The news aggregation site spent much of the last 18 months leading with polls and stories that predicted a Trump victory.
In an election cycle when just about everyone got it wrong, Matt Drudge ended up vindicated. The editor of the massive, conservative news aggregation site spent much of the last 18 months leading with those rare polls and stories that predicted a Trump victory — meanwhile the Huffington Post, sometimes called Drudge’s liberal mirror, gave Hillary Clinton a 90-something percent chance of winning just hours before the polls started closing.
In the aftermath of an election when just about every major outlet seemed to misread Donald Trump, and when fake and factually dubious news flooded the web, sites like the Drudge Report raise a chicken-and-egg question: Did Drudge and his conservative ilk just get it right, or did they play a more active role, driving a negative (and sometimes made-up) narrative about Clinton that helped cost her the election?
Ever since it broke the Monica Lewinsky scandal in 1998, the Drudge Report has maintained a unique place in the American news media landscape. The site, according to Quantcast, attracts over 24 million unique monthly visitors in the U.S., many of whom flock to the bare-bones page to devour its scandalous and sensational content. The aggregator puts a conservative spin on mainstream stories, and then veers into questionable territory — including a tabloid story about Bill Clinton’s allegedly illegitimate child and claims that longtime Clinton family confidante Sidney Blumenthal beat his wife (Blumenthal eventually took Drudge to court over the story).
But this year, Drudge had an almost singular focus: eviscerating Hillary Clinton. Along with linking to coverage of well-reported scandals, including Clinton’s use of a private email server as secretary of state, Drudge also spotlighted some very controversial stories.
Long before Hillary Clinton stumbled at a 9/11 memorial event (she later turned out to have pneumonia), Drudge obsessed over the idea that she was in poor health. In August, he published a photo of a staffer holding Clinton’s elbow as she climbed up some stairs, concluding the candidate was too ill to walk unaided.
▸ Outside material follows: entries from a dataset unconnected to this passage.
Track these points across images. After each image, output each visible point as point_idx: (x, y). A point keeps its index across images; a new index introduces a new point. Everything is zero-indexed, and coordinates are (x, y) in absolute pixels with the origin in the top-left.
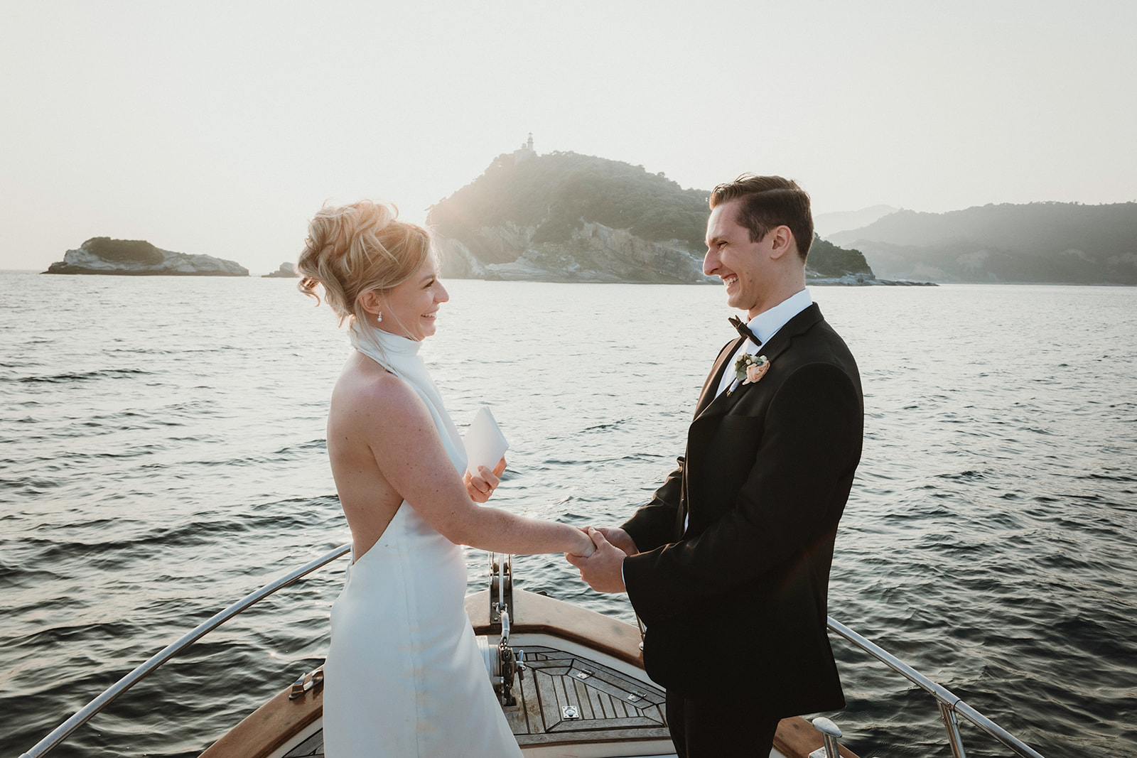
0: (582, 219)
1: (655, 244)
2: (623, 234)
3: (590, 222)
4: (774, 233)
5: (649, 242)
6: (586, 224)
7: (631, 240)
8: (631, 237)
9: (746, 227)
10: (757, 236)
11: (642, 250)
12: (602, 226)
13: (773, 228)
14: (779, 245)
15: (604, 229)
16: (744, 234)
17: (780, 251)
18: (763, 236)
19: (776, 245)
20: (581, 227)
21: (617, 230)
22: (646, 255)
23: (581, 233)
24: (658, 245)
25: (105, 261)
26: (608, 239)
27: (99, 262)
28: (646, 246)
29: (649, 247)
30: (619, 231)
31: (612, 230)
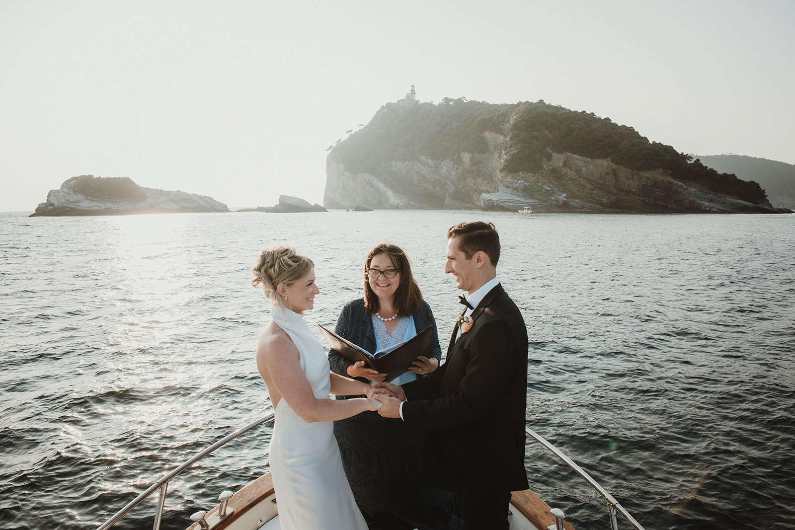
0: (548, 150)
1: (641, 173)
2: (604, 164)
3: (559, 152)
4: (476, 255)
5: (635, 172)
6: (555, 155)
7: (614, 170)
8: (614, 166)
9: (463, 251)
10: (469, 257)
11: (628, 179)
12: (575, 156)
13: (476, 252)
14: (480, 261)
15: (577, 159)
16: (462, 255)
17: (480, 264)
18: (472, 256)
19: (479, 260)
20: (549, 158)
21: (596, 160)
22: (633, 185)
23: (550, 163)
24: (646, 174)
25: (92, 200)
26: (583, 169)
27: (87, 201)
28: (633, 175)
29: (636, 177)
30: (599, 161)
31: (589, 159)
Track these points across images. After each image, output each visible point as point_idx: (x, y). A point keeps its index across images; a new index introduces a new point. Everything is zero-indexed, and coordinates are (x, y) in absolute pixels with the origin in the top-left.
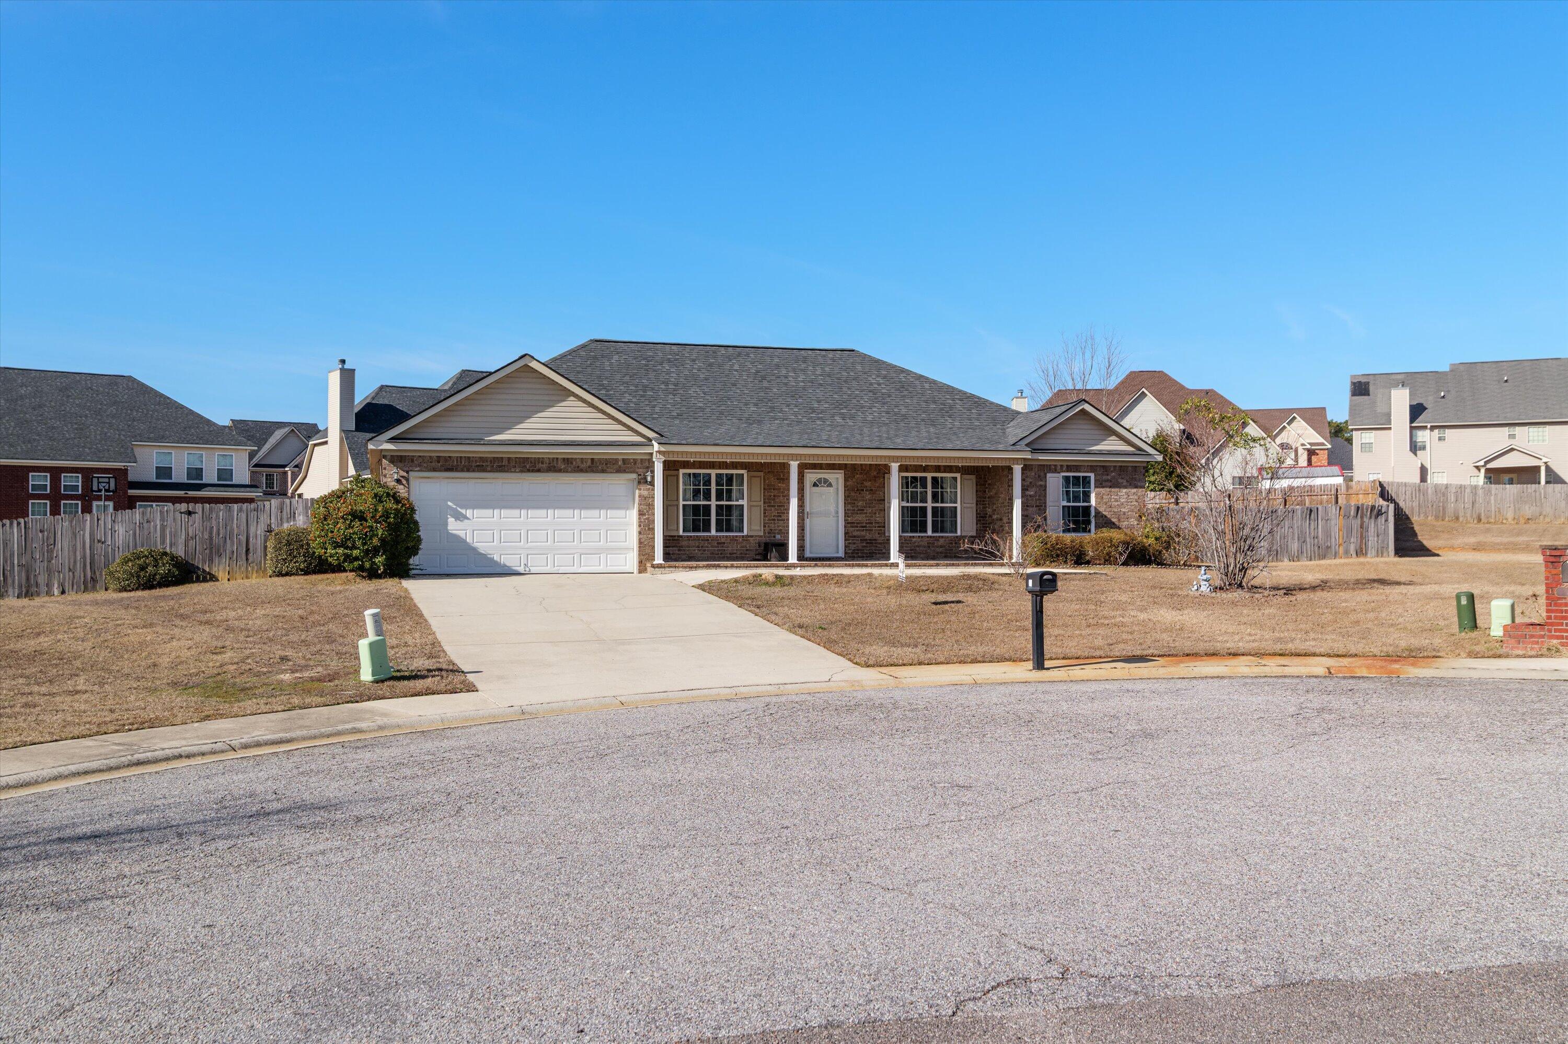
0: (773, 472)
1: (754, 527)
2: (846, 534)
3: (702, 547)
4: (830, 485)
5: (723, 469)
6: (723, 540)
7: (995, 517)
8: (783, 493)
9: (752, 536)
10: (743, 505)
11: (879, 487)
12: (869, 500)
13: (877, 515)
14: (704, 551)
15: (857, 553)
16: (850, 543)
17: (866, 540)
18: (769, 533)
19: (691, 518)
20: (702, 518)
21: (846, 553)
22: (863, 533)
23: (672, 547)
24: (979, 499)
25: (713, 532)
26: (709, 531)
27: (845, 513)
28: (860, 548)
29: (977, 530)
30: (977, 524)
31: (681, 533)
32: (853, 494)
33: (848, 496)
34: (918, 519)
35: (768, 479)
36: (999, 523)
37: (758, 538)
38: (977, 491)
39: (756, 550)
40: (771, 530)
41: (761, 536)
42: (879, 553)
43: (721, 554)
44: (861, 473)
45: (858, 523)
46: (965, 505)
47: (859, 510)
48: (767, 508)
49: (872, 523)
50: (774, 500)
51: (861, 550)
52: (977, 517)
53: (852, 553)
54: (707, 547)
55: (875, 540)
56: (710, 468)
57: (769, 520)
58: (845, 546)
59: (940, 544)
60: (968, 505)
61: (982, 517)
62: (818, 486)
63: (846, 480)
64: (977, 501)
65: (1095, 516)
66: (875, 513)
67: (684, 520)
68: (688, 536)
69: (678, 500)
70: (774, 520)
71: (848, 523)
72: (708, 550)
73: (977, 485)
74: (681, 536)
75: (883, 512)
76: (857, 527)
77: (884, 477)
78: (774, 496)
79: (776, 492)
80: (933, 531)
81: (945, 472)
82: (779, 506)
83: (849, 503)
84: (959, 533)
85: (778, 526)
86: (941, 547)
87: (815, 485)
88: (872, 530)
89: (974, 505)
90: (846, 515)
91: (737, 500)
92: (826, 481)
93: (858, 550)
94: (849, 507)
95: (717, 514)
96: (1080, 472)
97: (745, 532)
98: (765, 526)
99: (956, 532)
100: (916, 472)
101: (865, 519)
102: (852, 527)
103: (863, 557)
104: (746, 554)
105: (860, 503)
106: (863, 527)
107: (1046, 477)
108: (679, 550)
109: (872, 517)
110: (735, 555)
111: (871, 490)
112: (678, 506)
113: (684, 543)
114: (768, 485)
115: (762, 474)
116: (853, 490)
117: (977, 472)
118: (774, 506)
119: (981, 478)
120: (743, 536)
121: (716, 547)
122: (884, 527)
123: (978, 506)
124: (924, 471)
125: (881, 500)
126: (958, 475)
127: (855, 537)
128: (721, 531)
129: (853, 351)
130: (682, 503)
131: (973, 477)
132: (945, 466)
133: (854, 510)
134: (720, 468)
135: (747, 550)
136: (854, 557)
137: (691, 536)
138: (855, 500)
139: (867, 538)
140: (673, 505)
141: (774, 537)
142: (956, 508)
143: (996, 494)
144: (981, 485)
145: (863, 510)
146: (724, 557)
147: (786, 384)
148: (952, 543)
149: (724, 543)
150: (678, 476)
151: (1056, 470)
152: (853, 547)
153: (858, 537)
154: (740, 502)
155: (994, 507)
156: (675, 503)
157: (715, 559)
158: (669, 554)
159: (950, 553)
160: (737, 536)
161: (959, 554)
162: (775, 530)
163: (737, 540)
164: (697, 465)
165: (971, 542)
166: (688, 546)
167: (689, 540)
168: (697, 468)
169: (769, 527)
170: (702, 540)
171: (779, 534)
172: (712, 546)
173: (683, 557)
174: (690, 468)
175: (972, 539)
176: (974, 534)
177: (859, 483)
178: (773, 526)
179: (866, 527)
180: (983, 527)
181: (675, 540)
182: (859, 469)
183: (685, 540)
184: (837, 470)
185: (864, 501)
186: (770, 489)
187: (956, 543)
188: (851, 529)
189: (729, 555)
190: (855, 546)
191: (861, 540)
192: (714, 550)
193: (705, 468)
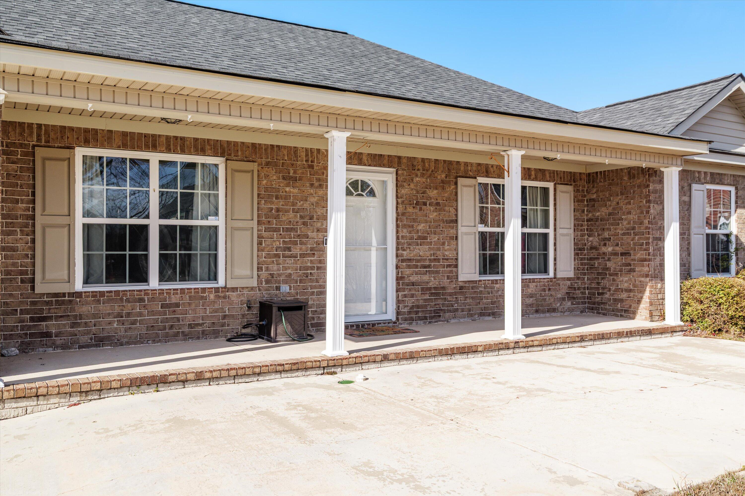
0: (276, 165)
1: (238, 272)
2: (398, 279)
3: (128, 315)
4: (372, 193)
5: (175, 152)
6: (174, 299)
7: (608, 249)
8: (294, 204)
9: (234, 289)
10: (216, 227)
11: (448, 199)
12: (435, 221)
13: (446, 247)
15: (417, 312)
16: (405, 296)
17: (430, 289)
18: (267, 282)
19: (104, 253)
20: (128, 253)
21: (397, 313)
22: (426, 278)
23: (58, 318)
24: (576, 222)
25: (154, 282)
26: (144, 279)
27: (398, 244)
28: (421, 303)
29: (574, 269)
30: (575, 259)
31: (79, 285)
32: (410, 210)
33: (403, 214)
34: (500, 252)
35: (267, 176)
36: (620, 260)
37: (245, 292)
38: (575, 210)
39: (243, 316)
40: (272, 275)
41: (252, 289)
42: (450, 311)
43: (171, 327)
44: (423, 175)
45: (418, 261)
46: (559, 231)
47: (419, 238)
48: (264, 234)
49: (438, 260)
50: (277, 217)
51: (422, 306)
52: (574, 250)
53: (409, 313)
54: (141, 314)
55: (444, 288)
56: (147, 148)
57: (268, 256)
58: (398, 302)
60: (563, 232)
61: (580, 249)
62: (352, 194)
63: (399, 185)
64: (575, 226)
65: (737, 250)
66: (443, 244)
67: (87, 258)
68: (94, 294)
69: (70, 213)
70: (277, 256)
71: (403, 261)
72: (141, 322)
73: (574, 201)
74: (79, 294)
75: (454, 242)
76: (416, 267)
77: (456, 183)
78: (278, 210)
79: (280, 204)
81: (536, 179)
82: (288, 230)
83: (404, 226)
84: (552, 274)
85: (285, 268)
87: (348, 192)
88: (437, 272)
89: (572, 230)
90: (399, 247)
91: (205, 217)
92: (365, 185)
93: (418, 307)
94: (404, 232)
95: (163, 245)
96: (723, 184)
97: (221, 282)
98: (259, 269)
99: (548, 272)
101: (428, 253)
102: (409, 267)
103: (426, 318)
104: (223, 325)
105: (421, 227)
106: (425, 267)
107: (690, 189)
108: (73, 325)
109: (439, 249)
110: (200, 329)
111: (438, 204)
112: (70, 228)
113: (84, 309)
114: (266, 189)
115: (254, 166)
116: (410, 203)
117: (574, 181)
118: (276, 230)
119: (578, 191)
120: (217, 290)
121: (159, 313)
122: (456, 266)
123: (576, 233)
125: (452, 221)
126: (550, 185)
127: (413, 284)
128: (171, 279)
129: (346, 33)
130: (80, 221)
131: (570, 188)
132: (536, 170)
133: (412, 238)
134: (168, 150)
135: (225, 317)
136: (412, 319)
137: (102, 294)
138: (414, 220)
139: (431, 285)
140: (62, 226)
141: (278, 288)
142: (547, 235)
144: (579, 201)
145: (425, 238)
146: (176, 335)
147: (274, 47)
148: (544, 290)
149: (177, 305)
150: (70, 161)
151: (700, 180)
152: (410, 302)
153: (418, 284)
154: (211, 221)
155: (606, 235)
156: (65, 220)
157: (156, 340)
158: (48, 335)
159: (542, 306)
160: (204, 290)
161: (554, 306)
162: (279, 275)
163: (205, 298)
164: (118, 141)
165: (569, 288)
166: (95, 316)
167: (99, 301)
168: (119, 148)
169: (267, 269)
170: (128, 301)
171: (285, 282)
172: (152, 313)
173: (84, 339)
174: (102, 146)
175: (569, 283)
176: (571, 274)
177: (418, 192)
178: (275, 267)
179: (429, 266)
180: (582, 264)
181: (63, 302)
182: (420, 167)
183: (87, 303)
184: (384, 166)
185: (426, 222)
186: (270, 196)
187: (549, 289)
188: (408, 271)
189: (186, 330)
190: (413, 300)
191: (423, 289)
192: (157, 321)
193: (140, 149)
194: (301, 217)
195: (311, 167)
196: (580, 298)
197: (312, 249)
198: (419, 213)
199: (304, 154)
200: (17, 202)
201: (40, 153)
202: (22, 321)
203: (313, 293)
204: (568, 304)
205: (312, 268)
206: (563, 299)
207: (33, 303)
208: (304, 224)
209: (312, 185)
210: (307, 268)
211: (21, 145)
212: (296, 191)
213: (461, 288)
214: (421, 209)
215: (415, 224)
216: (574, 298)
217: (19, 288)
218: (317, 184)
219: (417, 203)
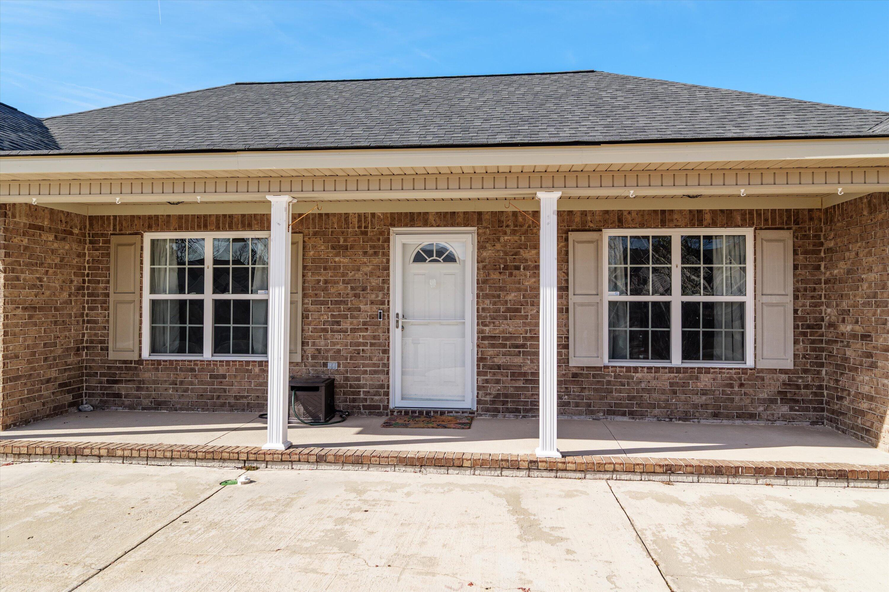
0: (324, 234)
2: (480, 360)
3: (182, 383)
4: (451, 259)
5: (224, 229)
6: (222, 371)
7: (847, 328)
8: (344, 275)
10: (267, 301)
14: (186, 390)
15: (504, 403)
16: (487, 381)
17: (525, 374)
18: (313, 357)
19: (169, 325)
20: (186, 325)
21: (479, 402)
22: (518, 360)
23: (127, 381)
24: (800, 285)
25: (208, 353)
26: (200, 351)
27: (479, 317)
28: (511, 391)
29: (796, 356)
30: (796, 342)
31: (146, 354)
32: (495, 276)
33: (485, 282)
34: (650, 329)
35: (314, 247)
36: (859, 346)
38: (796, 267)
40: (319, 351)
41: (298, 364)
43: (219, 397)
44: (514, 232)
45: (506, 339)
46: (765, 299)
47: (508, 310)
48: (310, 307)
50: (325, 289)
51: (512, 396)
52: (796, 327)
53: (493, 402)
54: (192, 383)
56: (202, 229)
57: (315, 330)
58: (479, 388)
59: (701, 385)
60: (774, 300)
61: (809, 327)
62: (424, 260)
63: (481, 247)
64: (796, 290)
67: (153, 330)
69: (135, 291)
70: (325, 330)
71: (483, 338)
72: (192, 390)
73: (795, 252)
74: (140, 362)
75: (562, 316)
76: (504, 346)
77: (566, 240)
78: (326, 282)
79: (329, 275)
80: (687, 355)
81: (714, 224)
82: (337, 303)
83: (486, 296)
84: (750, 362)
85: (334, 344)
86: (704, 392)
87: (419, 258)
89: (791, 298)
90: (481, 321)
91: (256, 291)
92: (442, 249)
93: (506, 396)
94: (486, 303)
95: (217, 319)
98: (304, 344)
99: (743, 359)
100: (642, 226)
101: (521, 330)
102: (493, 346)
103: (518, 411)
105: (511, 296)
106: (517, 346)
108: (138, 389)
110: (245, 401)
112: (135, 303)
113: (147, 375)
114: (313, 261)
115: (299, 238)
116: (495, 268)
117: (796, 222)
118: (323, 303)
119: (806, 237)
121: (208, 383)
122: (567, 347)
123: (801, 301)
124: (663, 224)
126: (748, 232)
127: (499, 367)
128: (225, 351)
129: (593, 71)
130: (147, 297)
131: (787, 235)
132: (713, 212)
133: (498, 311)
134: (218, 228)
136: (497, 410)
137: (161, 363)
138: (501, 289)
139: (524, 369)
141: (325, 365)
142: (742, 305)
143: (849, 272)
144: (805, 252)
145: (518, 310)
146: (223, 405)
148: (731, 386)
149: (224, 377)
150: (138, 245)
152: (494, 389)
153: (507, 367)
154: (262, 295)
155: (844, 305)
156: (131, 297)
157: (205, 408)
158: (119, 396)
159: (726, 408)
160: (248, 362)
161: (752, 410)
162: (327, 351)
163: (250, 371)
164: (174, 223)
165: (784, 384)
166: (155, 382)
167: (157, 369)
168: (175, 230)
169: (314, 344)
170: (181, 370)
171: (334, 359)
172: (201, 383)
173: (146, 402)
174: (162, 230)
175: (784, 377)
176: (789, 365)
177: (506, 253)
178: (323, 342)
179: (523, 346)
180: (814, 349)
181: (130, 369)
182: (510, 223)
183: (149, 370)
184: (458, 225)
185: (519, 290)
186: (318, 268)
187: (741, 385)
188: (491, 351)
189: (232, 401)
190: (498, 387)
191: (513, 374)
192: (205, 390)
193: (193, 229)
194: (352, 289)
195: (365, 233)
196: (810, 401)
197: (365, 323)
198: (508, 279)
199: (356, 220)
200: (98, 282)
201: (114, 240)
202: (101, 382)
203: (365, 372)
204: (785, 409)
205: (365, 344)
206: (773, 401)
207: (109, 368)
208: (356, 296)
209: (365, 253)
210: (359, 344)
211: (102, 235)
212: (346, 260)
213: (575, 375)
214: (511, 275)
215: (502, 294)
216: (797, 401)
217: (99, 355)
218: (371, 251)
219: (506, 268)
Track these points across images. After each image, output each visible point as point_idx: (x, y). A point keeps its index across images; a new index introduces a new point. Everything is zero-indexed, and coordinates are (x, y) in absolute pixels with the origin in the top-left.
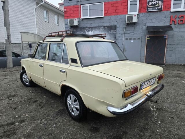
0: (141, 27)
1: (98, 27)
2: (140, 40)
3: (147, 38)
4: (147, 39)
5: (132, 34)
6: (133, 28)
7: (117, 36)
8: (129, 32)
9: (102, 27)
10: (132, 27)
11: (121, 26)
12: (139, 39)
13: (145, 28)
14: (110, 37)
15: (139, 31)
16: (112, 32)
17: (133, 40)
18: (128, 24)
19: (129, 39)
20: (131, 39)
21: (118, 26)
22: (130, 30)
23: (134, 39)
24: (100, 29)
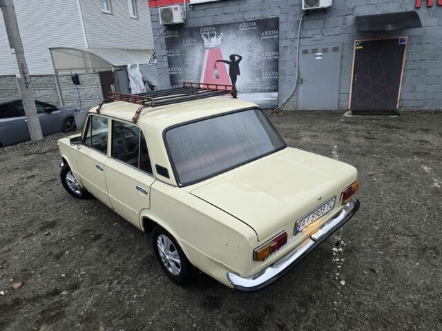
0: (340, 19)
1: (233, 23)
2: (339, 54)
3: (355, 48)
4: (356, 50)
5: (318, 37)
6: (321, 22)
7: (282, 44)
8: (310, 33)
9: (243, 22)
10: (319, 19)
11: (291, 18)
12: (336, 49)
13: (350, 19)
14: (265, 48)
15: (337, 31)
16: (268, 35)
17: (321, 54)
18: (308, 14)
19: (310, 51)
20: (315, 51)
21: (282, 19)
22: (314, 29)
23: (324, 51)
24: (237, 29)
The photo, which was shared thousands of times by right-wing pro-Trump social media accounts at the time, was several months old and taken out of context — and Clinton, of course, was repeatedly shown to be in excellent health by doctors. Yet, many credit Drudge with making Clinton’s health an issue on the far right.
From July 1 to November 2, Vocativ collected data from the Drudge Report’s archive related to the 2016 election. Scraping searches for “Hillary” or “Clinton” and a set of election buzzwords from headlines and URLs, we calculated how often Clinton’s name was mentioned along with a specific scandal.
Perhaps unsurprisingly, Clinton’s name was tied to the word “emails” in roughly 23 percent of the links in the data set — the most mentions by far. Clinton’s campaign was marred by a constant stream of leaked emails, with whistleblowing site WikiLeaks handling much of the dumping and FBI chief James Comey announcing an additional review just days before the election.
For Clinton supporters, the emails themselves aren’t that damning (no wrongdoing was ever proven), but they look substantial compared to the rest of the list. “Bill Clinton’s affairs,” a reference to both the Lewinsky scandal and other allegations against the former president, occurred in 9.3 percent of the links. And below that, three issues — “Hillary’s health,” “Clinton Foundation,” and “DNC” — all hovered around the 4.5 percent mark.
It is worth noting that we just looked at stories that mentioned Clinton — not whether they were positive or negative (though any consistent Drudge reader will know anecdotally that the possibility of a positive story about Clinton appearing on the site is virtually nonexistent).
Robert Hernandez, a professor of journalism at the University of Southern California, told Vocativ that sites like the Drudge Report underscore how difficult it is to navigate today’s hyper-partisan media landscape. “Truthfully, going through this election as an informed citizen, as an informed journalist, it was hard, and it is still hard to find what is true and factual,” he said, adding that the increase in sensation- and conspiracy-peddling news site and pundits are amplifying the problem.
But although the data deals with Clinton, Hernandez says that on the flip side, many sites also figured out how to effectively increase traffic and clicks by constantly reporting on Trump and creating a feeling of anxiety and fear around the election. “It’s such a polluted and diluted space, this journalism ecosystem, that it’s an extreme challenge for an informed citizen to stay informed,” he told Vocativ.